■ **Extract**
=-=-=
Monday, January 30, 2012

Memoir Monday: My Unsuspected Line

Sometimes change takes years, and sometimes it happens in a moment, when you cross a line. This is a story about one of those moments and one of those lines. It's not a pleasant story, and it's taken me more than fifteen years to discuss it, but it has a happy ending, although it was a long road to get there.

Back in my early-to-mid-twenties I was both closeted and still refusing the deal with the depression that had haunted me since childhood. Each one was a burden, but the combination of both had sent me spiraling into the deepest depressive episode of my life. I'd lose hours of time, had little interest in any of my normal activities, and stumble through the day feeling dead inside. At first I used food to cope, which left me heavier but no happier. I then hit upon the novel idea of having sex with strangers. Maybe I figured that getting men to go to bed with me was a sign that I was desirable, or maybe I wasn't really thinking at all. In any case, I went to my mission with a will, hooking up with men both everyday and outrageous. That filled up my calendar – among other things – but those encounters just left me feeling empty.

The experiences were too many to relate here without crashing a server or two; I'd put the number of men I took to bed, very conservatively, at 40. One gentleman sticks out in my mind, a really strong-willed guy who did not take no for an answer. Given that I had very little ability to give no for an answer, we were as perfect for each other as Godzilla and Tokyo. The problem was not that he was an incredible jerk – I'd been with any number of those – but that part of sex for him involved hitting. This wasn't S&M; there were no leather chaps and vests and whips, and he didn't want to be called sir or master. This guy just liked dealing out abuse, and he didn't care if his partners enjoyed taking it.

The first time he popped me one I was surprised, but the blow, as hard as it was, didn't knock any sense into me. Instead, I tried gently dissuading him:

"Umm...no offense, but I'm not exactly into that kind of thing. Maybe we could sort of take it slow and a little less intense, if that's all right."


Translated from Screwed-Up to English, this reads:

"I don't like it when you hit me, but I won't do anything more than gently complain about it. So carry on."


As you've already guessed, he didn't stop dealing out the abuse and I didn't stop taking it. At the time I figured that things could have been worse. I mean, at least I wasn't alone, and he wasn't trying to injure me, right? I didn't feel afraid or angry, but just numb, like I was watching this happen to someone else. I do remember thinking that it was important he didn't hit me in the face; otherwise, I'd have to explain to my brother, with whom I shared an apartment, why I was coming home bruised. At the time that seemed a very rational consideration, and not the amazingly fucked-up, Lifetime-Original-Movie shit that it was.

Later, as I was climbing into my car, I caught sight of myself in the rear-view mirror and froze at a sudden realization: I'd be dead within a year. I knew this the same way that you know the sun rises in the east and that Monday follows Sunday. Looking at my reflection was like staring into my own grave, and it was the only time I ever felt doomed. I'd never been so freaked out, but that sensation was like the moon sailing free of the clouds. I hadn't felt so clear an emotion in years, and it snapped me back to reality long enough for me to crawl to my doctor.

Depressives are often good at presenting normally, but I was surprised – and relieved – to find that my doctor had known since meeting me that, emotionally, I was going nowhere and would be arriving soon. He had the name of a psychologist ready, as if he'd been awaiting this moment, and he urged me to contact her straightaway.
=-=-=
■ **Data excerpts**
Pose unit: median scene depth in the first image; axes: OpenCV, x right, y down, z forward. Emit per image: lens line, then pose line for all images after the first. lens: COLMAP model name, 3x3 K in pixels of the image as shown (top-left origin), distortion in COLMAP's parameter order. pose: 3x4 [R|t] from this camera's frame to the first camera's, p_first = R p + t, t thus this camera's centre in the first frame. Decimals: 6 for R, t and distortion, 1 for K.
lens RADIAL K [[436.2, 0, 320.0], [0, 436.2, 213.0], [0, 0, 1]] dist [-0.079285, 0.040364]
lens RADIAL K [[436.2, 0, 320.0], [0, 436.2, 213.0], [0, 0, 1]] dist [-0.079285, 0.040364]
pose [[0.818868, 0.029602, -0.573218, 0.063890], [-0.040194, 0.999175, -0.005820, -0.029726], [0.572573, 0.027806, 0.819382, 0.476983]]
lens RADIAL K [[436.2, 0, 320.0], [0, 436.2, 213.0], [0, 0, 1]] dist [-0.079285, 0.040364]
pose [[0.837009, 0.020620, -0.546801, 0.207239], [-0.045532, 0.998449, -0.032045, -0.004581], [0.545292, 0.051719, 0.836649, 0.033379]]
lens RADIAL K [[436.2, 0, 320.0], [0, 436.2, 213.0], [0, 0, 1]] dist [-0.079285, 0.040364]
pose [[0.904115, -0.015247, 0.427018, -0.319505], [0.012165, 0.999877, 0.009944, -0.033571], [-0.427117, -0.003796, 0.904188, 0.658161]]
=-=-=
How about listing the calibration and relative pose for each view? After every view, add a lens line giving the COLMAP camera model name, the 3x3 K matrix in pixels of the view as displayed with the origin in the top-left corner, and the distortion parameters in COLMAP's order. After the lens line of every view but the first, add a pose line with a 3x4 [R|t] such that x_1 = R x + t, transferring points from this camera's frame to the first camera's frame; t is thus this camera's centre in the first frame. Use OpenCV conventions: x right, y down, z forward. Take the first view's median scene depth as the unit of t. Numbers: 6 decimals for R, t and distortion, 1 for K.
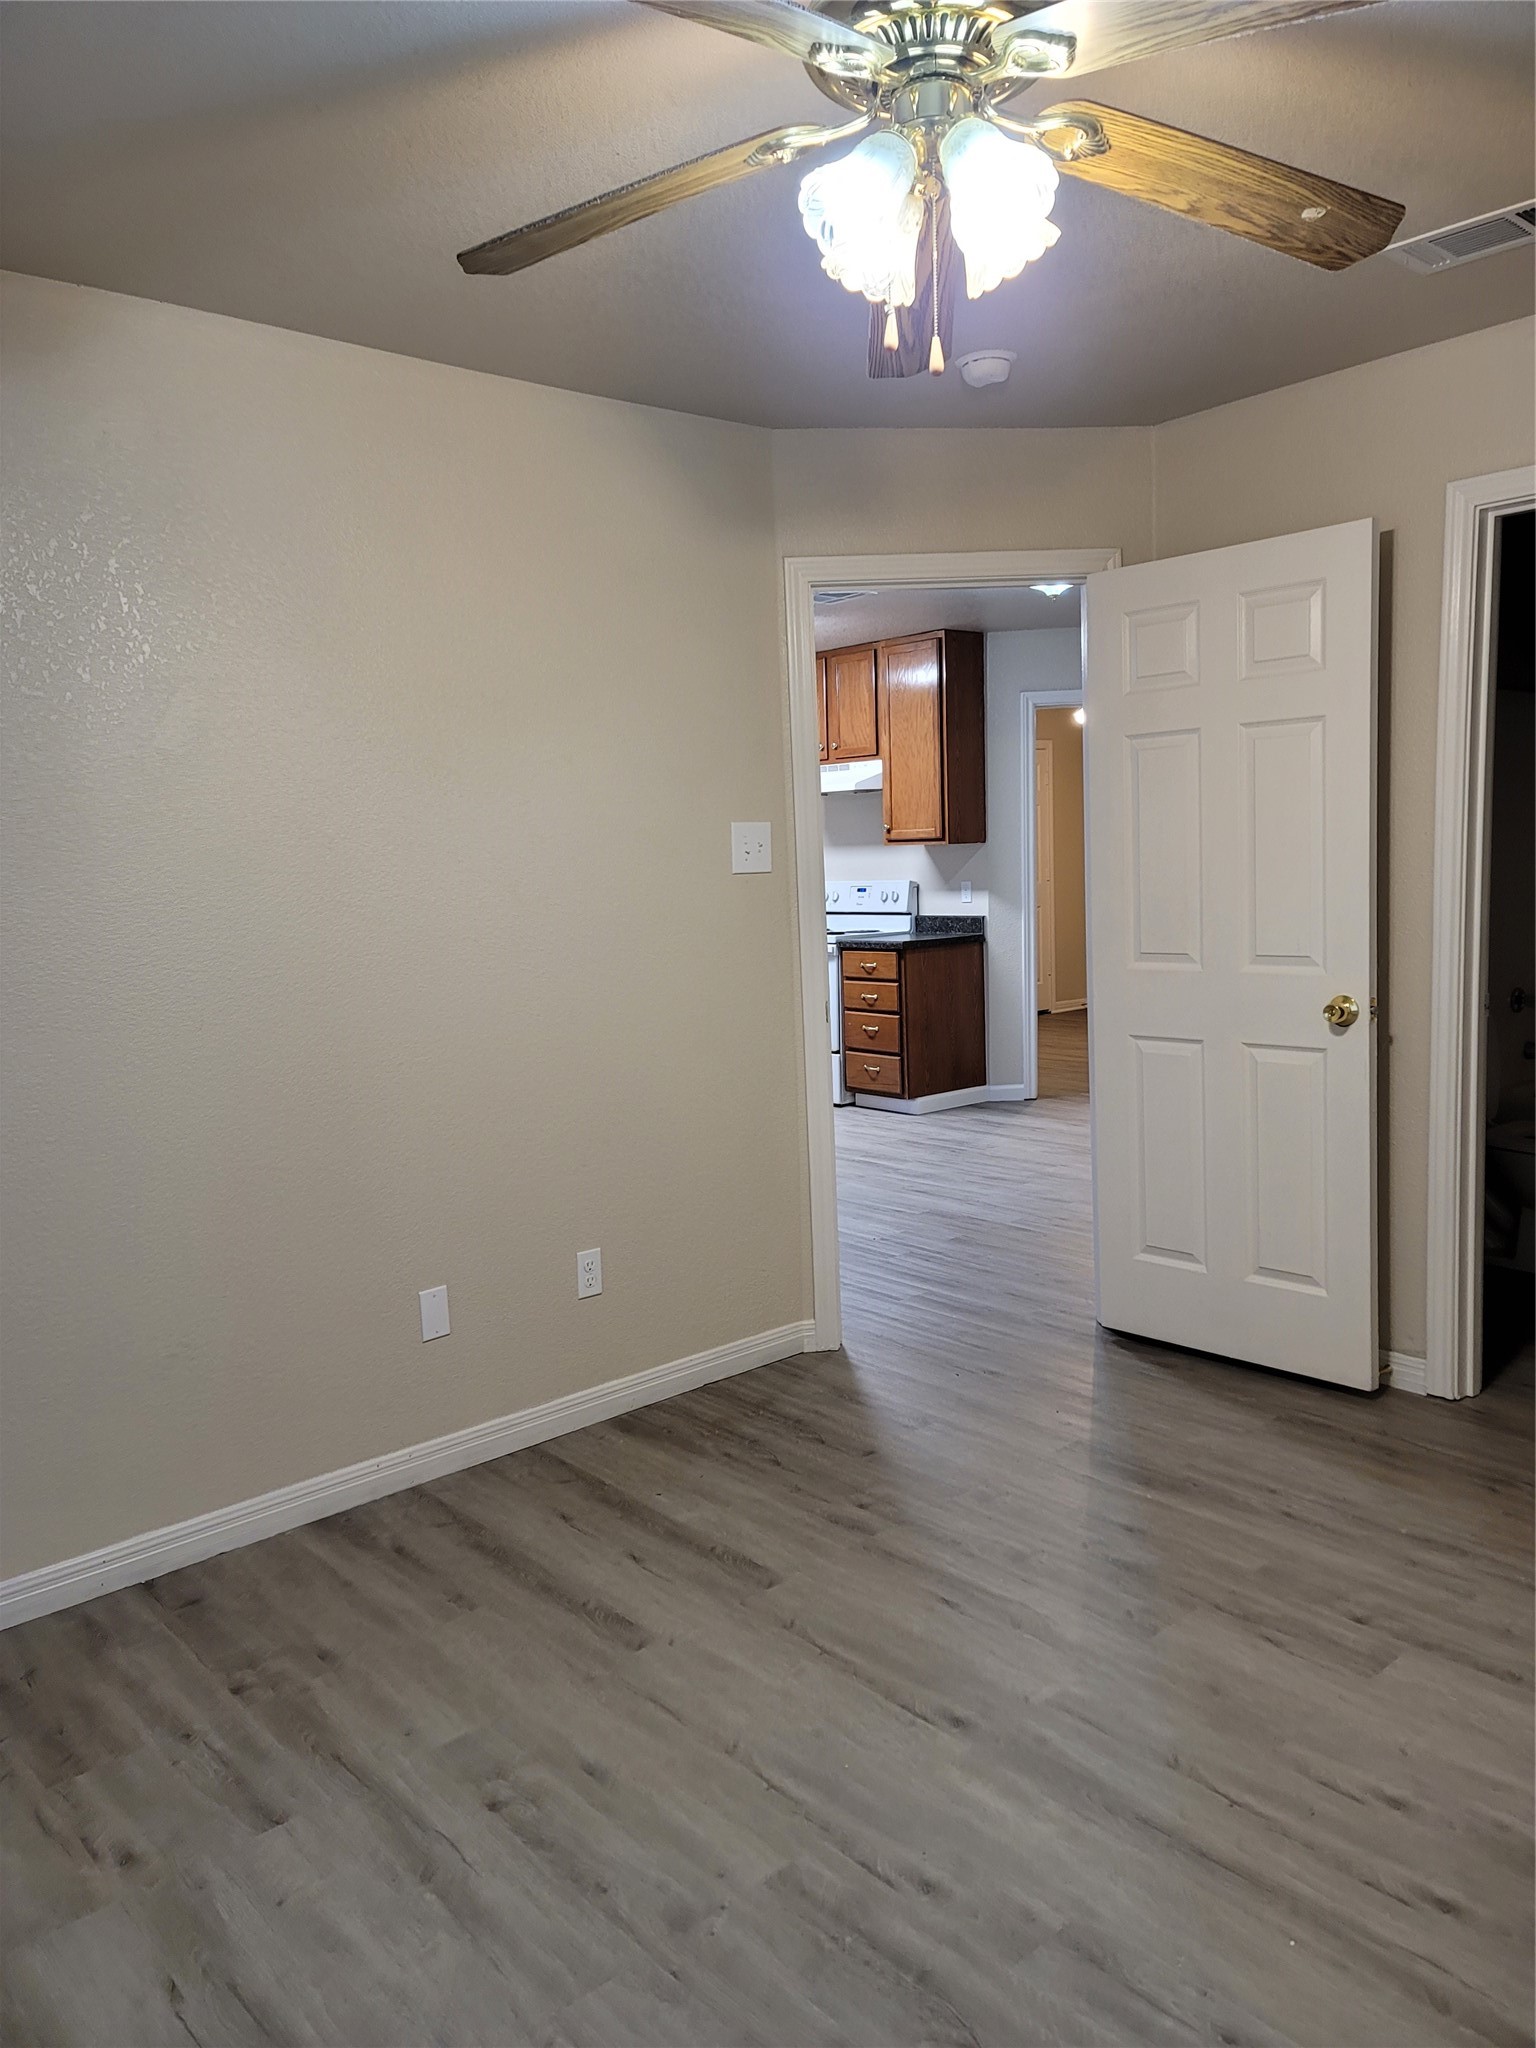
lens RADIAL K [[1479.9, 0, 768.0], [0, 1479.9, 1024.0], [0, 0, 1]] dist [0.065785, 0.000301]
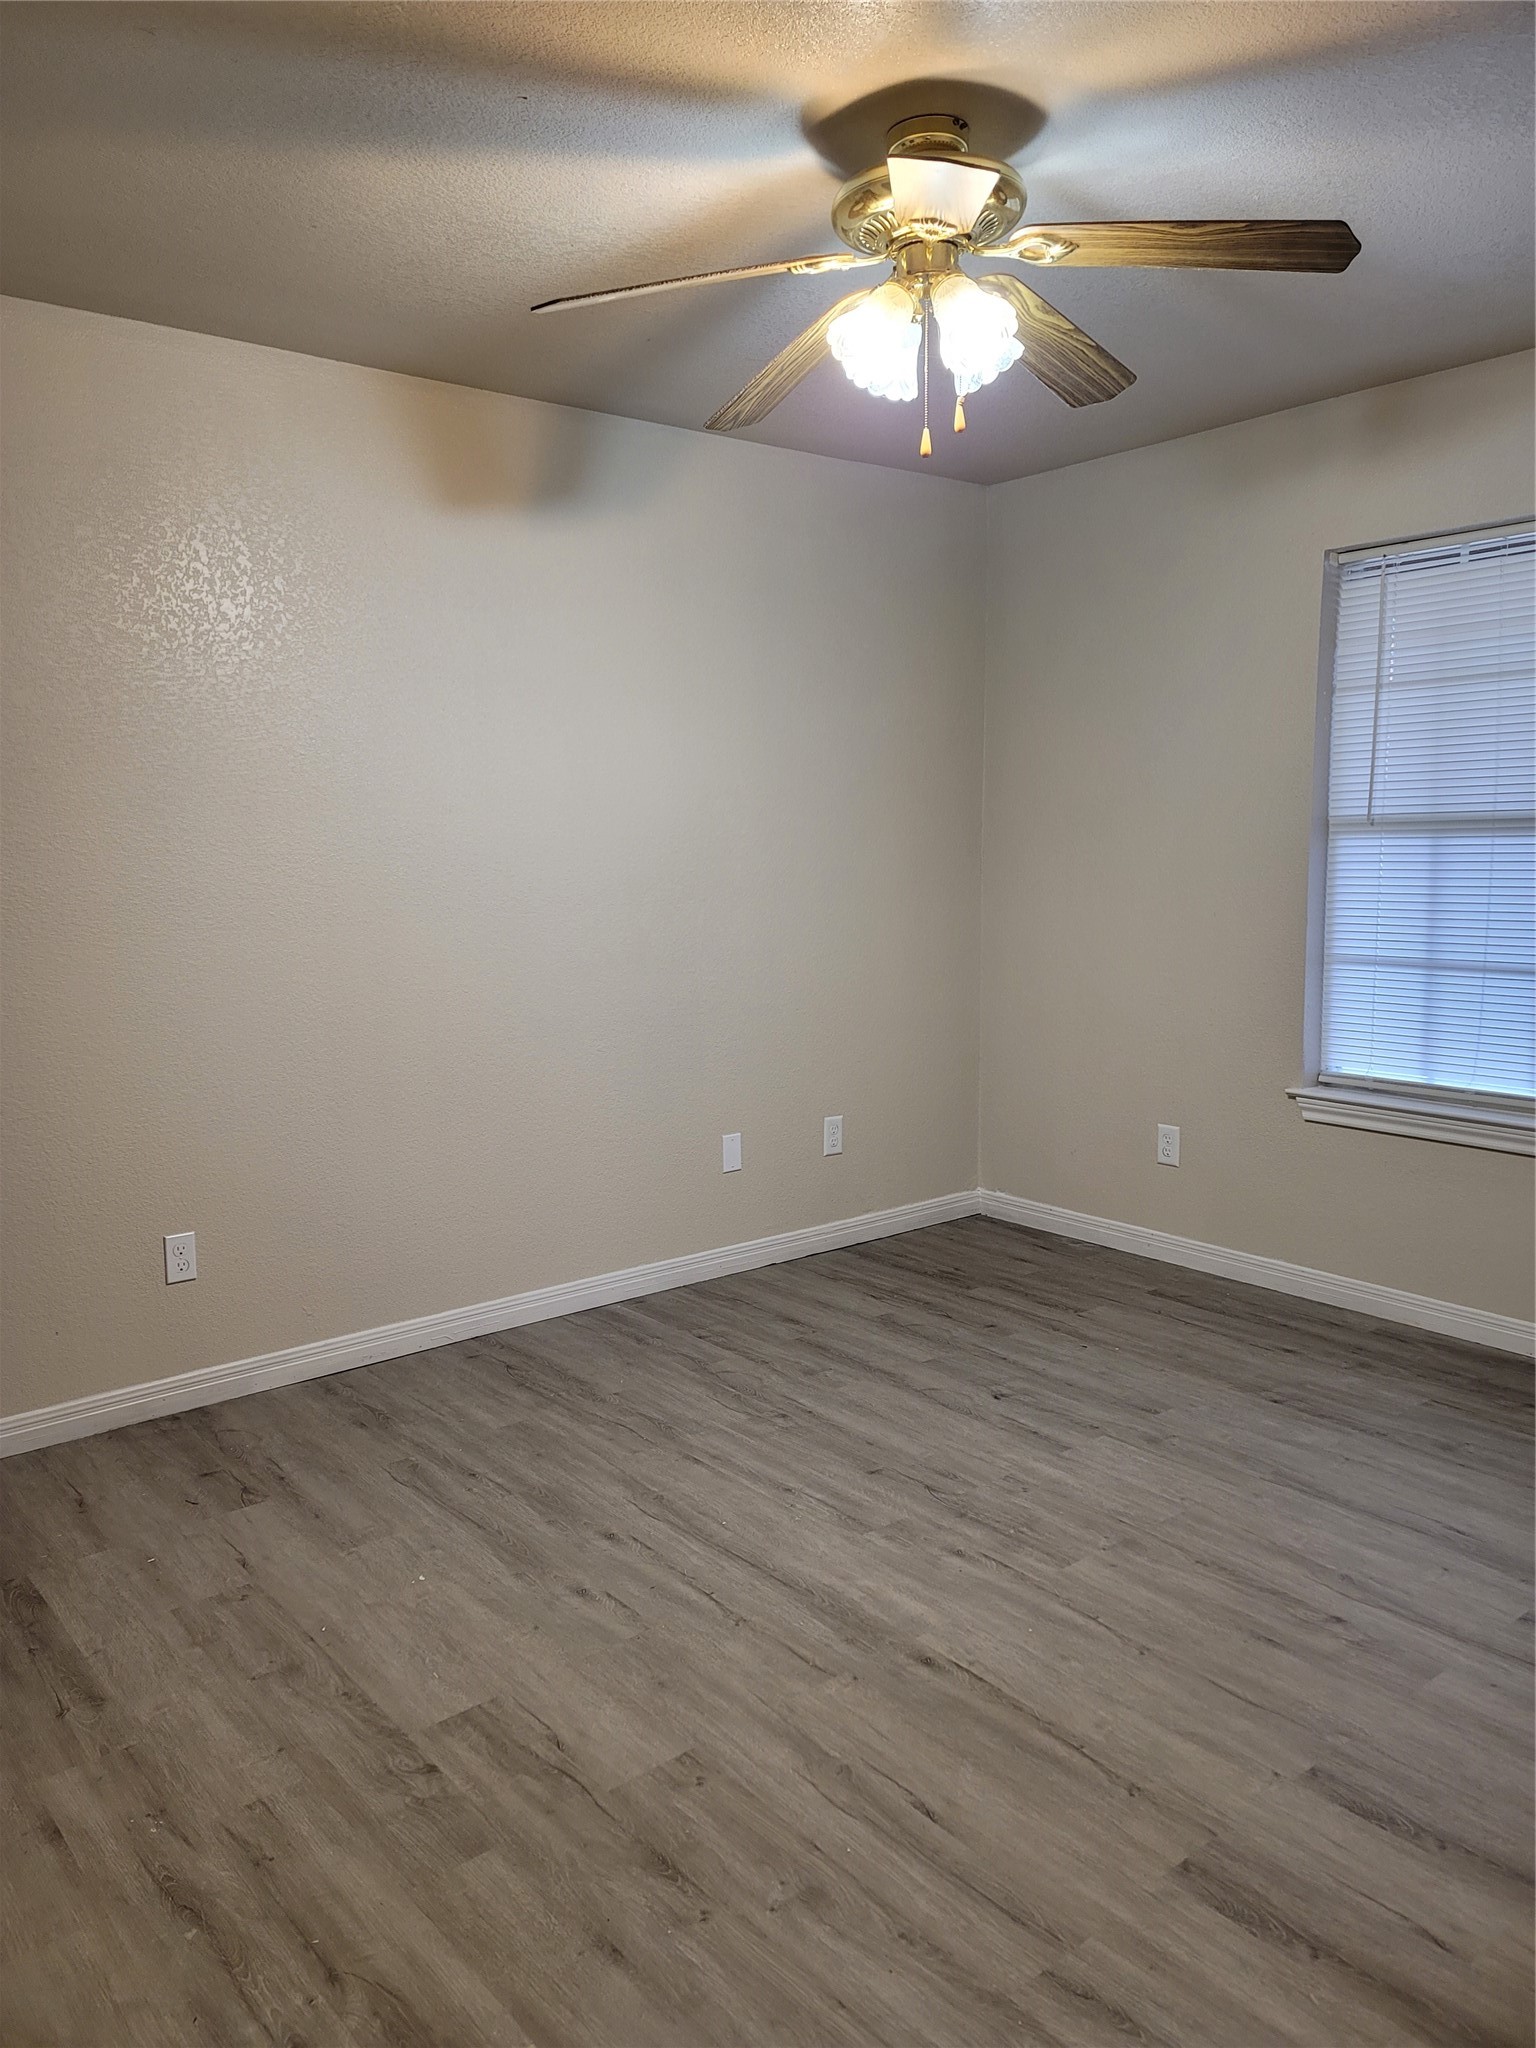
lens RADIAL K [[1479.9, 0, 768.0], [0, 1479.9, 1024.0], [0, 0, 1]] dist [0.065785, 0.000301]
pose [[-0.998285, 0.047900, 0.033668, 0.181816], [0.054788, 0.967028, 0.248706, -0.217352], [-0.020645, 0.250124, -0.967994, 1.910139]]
=-=-=
■ **Work required**
From the Memoir Monday post, write out word for word the passage that begins with the words containing "Back in my early-to-mid-twenties" and ends with "me feeling empty.".

■ **Answer section**
Back in my early-to-mid-twenties I was both closeted and still refusing the deal with the depression that had haunted me since childhood. Each one was a burden, but the combination of both had sent me spiraling into the deepest depressive episode of my life. I'd lose hours of time, had little interest in any of my normal activities, and stumble through the day feeling dead inside. At first I used food to cope, which left me heavier but no happier. I then hit upon the novel idea of having sex with strangers. Maybe I figured that getting men to go to bed with me was a sign that I was desirable, or maybe I wasn't really thinking at all. In any case, I went to my mission with a will, hooking up with men both everyday and outrageous. That filled up my calendar – among other things – but those encounters just left me feeling empty.